§ **WORK TO BE COMPLETED**
Could you filter the records below down to the lines that include the word "wrist"?

§ **PROVIDED RECORDS**
-- -- --

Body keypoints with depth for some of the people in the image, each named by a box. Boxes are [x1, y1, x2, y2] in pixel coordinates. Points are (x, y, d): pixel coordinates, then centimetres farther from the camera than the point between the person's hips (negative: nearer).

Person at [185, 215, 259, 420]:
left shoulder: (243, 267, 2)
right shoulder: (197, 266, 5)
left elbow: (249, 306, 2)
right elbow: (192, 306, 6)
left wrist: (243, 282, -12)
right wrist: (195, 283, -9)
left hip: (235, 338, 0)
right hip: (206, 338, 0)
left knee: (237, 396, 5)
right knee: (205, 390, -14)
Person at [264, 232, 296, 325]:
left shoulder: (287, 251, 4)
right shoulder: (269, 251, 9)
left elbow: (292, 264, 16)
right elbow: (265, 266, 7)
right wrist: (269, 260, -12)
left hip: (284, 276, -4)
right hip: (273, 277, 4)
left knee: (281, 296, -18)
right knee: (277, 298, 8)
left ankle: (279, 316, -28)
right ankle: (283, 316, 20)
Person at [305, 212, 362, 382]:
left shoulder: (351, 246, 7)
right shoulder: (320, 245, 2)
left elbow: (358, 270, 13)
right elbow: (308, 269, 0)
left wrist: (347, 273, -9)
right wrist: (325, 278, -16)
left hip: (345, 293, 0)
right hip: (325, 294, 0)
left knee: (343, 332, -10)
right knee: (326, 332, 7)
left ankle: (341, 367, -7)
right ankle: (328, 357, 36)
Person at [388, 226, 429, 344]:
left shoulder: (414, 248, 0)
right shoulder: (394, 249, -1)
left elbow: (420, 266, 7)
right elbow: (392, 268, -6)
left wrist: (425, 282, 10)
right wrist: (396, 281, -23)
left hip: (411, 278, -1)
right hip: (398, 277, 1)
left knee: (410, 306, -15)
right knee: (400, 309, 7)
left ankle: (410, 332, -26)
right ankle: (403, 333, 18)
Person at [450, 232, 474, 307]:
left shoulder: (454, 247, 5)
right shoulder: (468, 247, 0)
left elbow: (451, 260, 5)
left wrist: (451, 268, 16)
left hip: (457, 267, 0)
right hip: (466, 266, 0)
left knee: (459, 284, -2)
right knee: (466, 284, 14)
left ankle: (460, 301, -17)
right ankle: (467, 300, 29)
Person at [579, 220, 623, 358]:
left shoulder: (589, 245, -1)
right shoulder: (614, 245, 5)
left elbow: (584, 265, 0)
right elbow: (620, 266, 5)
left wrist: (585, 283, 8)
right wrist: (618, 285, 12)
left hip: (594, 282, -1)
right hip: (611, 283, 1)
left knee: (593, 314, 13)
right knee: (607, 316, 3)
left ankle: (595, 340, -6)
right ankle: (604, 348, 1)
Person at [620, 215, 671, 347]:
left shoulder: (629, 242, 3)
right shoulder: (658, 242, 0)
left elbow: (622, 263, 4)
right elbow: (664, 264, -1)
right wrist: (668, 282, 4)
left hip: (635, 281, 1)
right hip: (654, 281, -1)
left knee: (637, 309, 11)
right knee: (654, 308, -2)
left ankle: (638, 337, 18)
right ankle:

-- -- --

§ **SOLUTION TO THE PROBLEM**
left wrist: (243, 282, -12)
right wrist: (195, 283, -9)
right wrist: (269, 260, -12)
left wrist: (347, 273, -9)
right wrist: (325, 278, -16)
left wrist: (425, 282, 10)
right wrist: (396, 281, -23)
left wrist: (451, 268, 16)
left wrist: (585, 283, 8)
right wrist: (618, 285, 12)
right wrist: (668, 282, 4)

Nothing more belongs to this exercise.